**Task directions**
Print out each entry below exactly; do not carry over any image.

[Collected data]
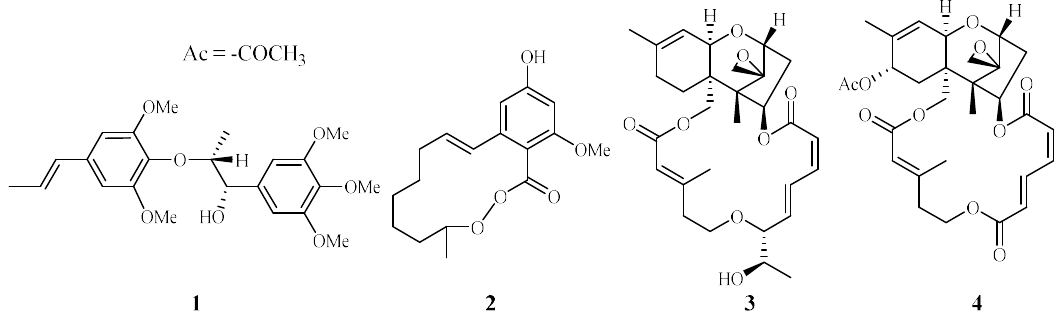
Figure 2. Compounds from R. decursiva and F. fitulosa .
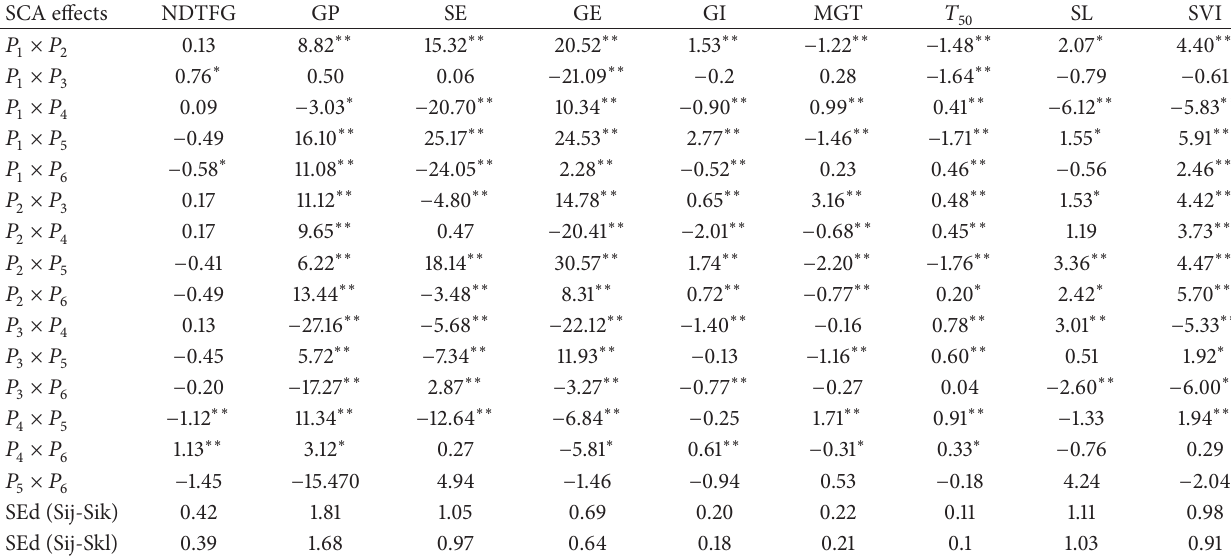
Table 4: SCA effects for nine germination traits of 6 × 6 diallel populations in Jatropha curcas . SCA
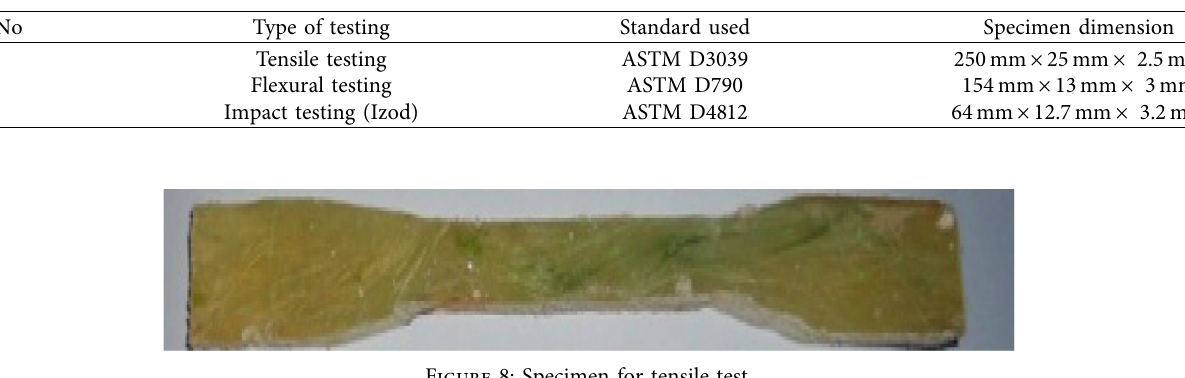
Table 3: Test specimen standards with dimension.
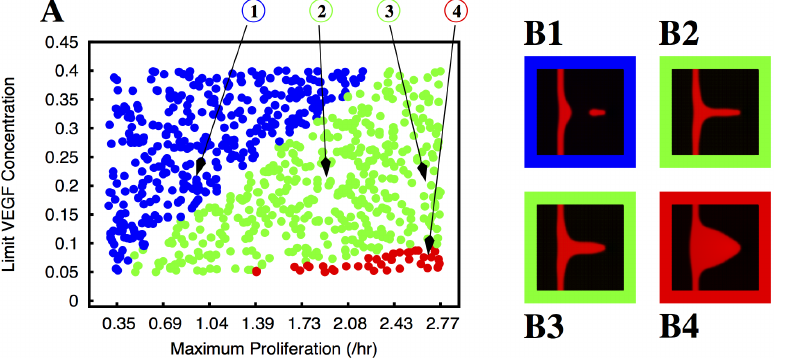
Fig 7. Morphology of the growing sprouts with endothelial cell proliferation dependent on VEGF concentration but triggered by local strain. In plate A we indicate the morphology of the growing sprout (by using different colours) for different values of maximum proliferation ( M P ) and limit VEGF concentration ( L V ). In these simulations the proliferation rate increases linearly with the VEGF concentration until it reaches its maximum value M P at the concentration L V , but is only different from zero where the strain is larger than a cut- off S m = 0.05. The colours indicate the morphology of the observed sprouts for the corresponding parameters: blue dots correspond to situations where the sprout breaks, the green dots correspond to well formed sprouts without appreciable thickening of the parental vessel, and the red dots correspond to deformed vessels (i.e. triangular sprouts). We observe that the sprout breaks for low proliferation rates, but there is a very large region of the parameter space with well formed sprouts. In plates B1, B2, B3 and B4 we plot examples of the morphologies observed (the color of the border in these plates follows the same code as in plate A). The parameters used to obtain the morphologies depicted in B1, B2, B3 and B4 are indicated by arrows in plate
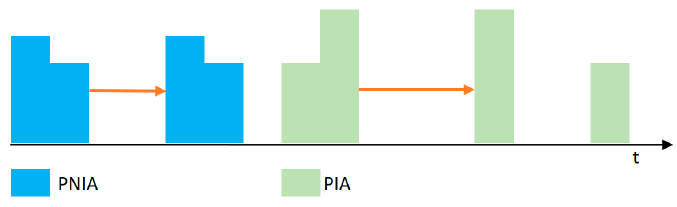
Figure 4. Types of programmable appliances.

**Completed exercise**
Figure 2. Compounds from R. decursiva and F. fitulosa .
Table 4: SCA effects for nine germination traits of 6 × 6 diallel populations in Jatropha curcas . SCA
Table 3: Test specimen standards with dimension.
Fig 7. Morphology of the growing sprouts with endothelial cell proliferation dependent on VEGF concentration but triggered by local strain. In plate A we indicate the morphology of the growing sprout (by using different colours) for different values of maximum proliferation ( M P ) and limit VEGF concentration ( L V ). In these simulations the proliferation rate increases linearly with the VEGF concentration until it reaches its maximum value M P at the concentration L V , but is only different from zero where the strain is larger than a cut- off S m = 0.05. The colours indicate the morphology of the observed sprouts for the corresponding parameters: blue dots correspond to situations where the sprout breaks, the green dots correspond to well formed sprouts without appreciable thickening of the parental vessel, and the red dots correspond to deformed vessels (i.e. triangular sprouts). We observe that the sprout breaks for low proliferation rates, but there is a very large region of the parameter space with well formed sprouts. In plates B1, B2, B3 and B4 we plot examples of the morphologies observed (the color of the border in these plates follows the same code as in plate A). The parameters used to obtain the morphologies depicted in B1, B2, B3 and B4 are indicated by arrows in plate
Figure 4. Types of programmable appliances.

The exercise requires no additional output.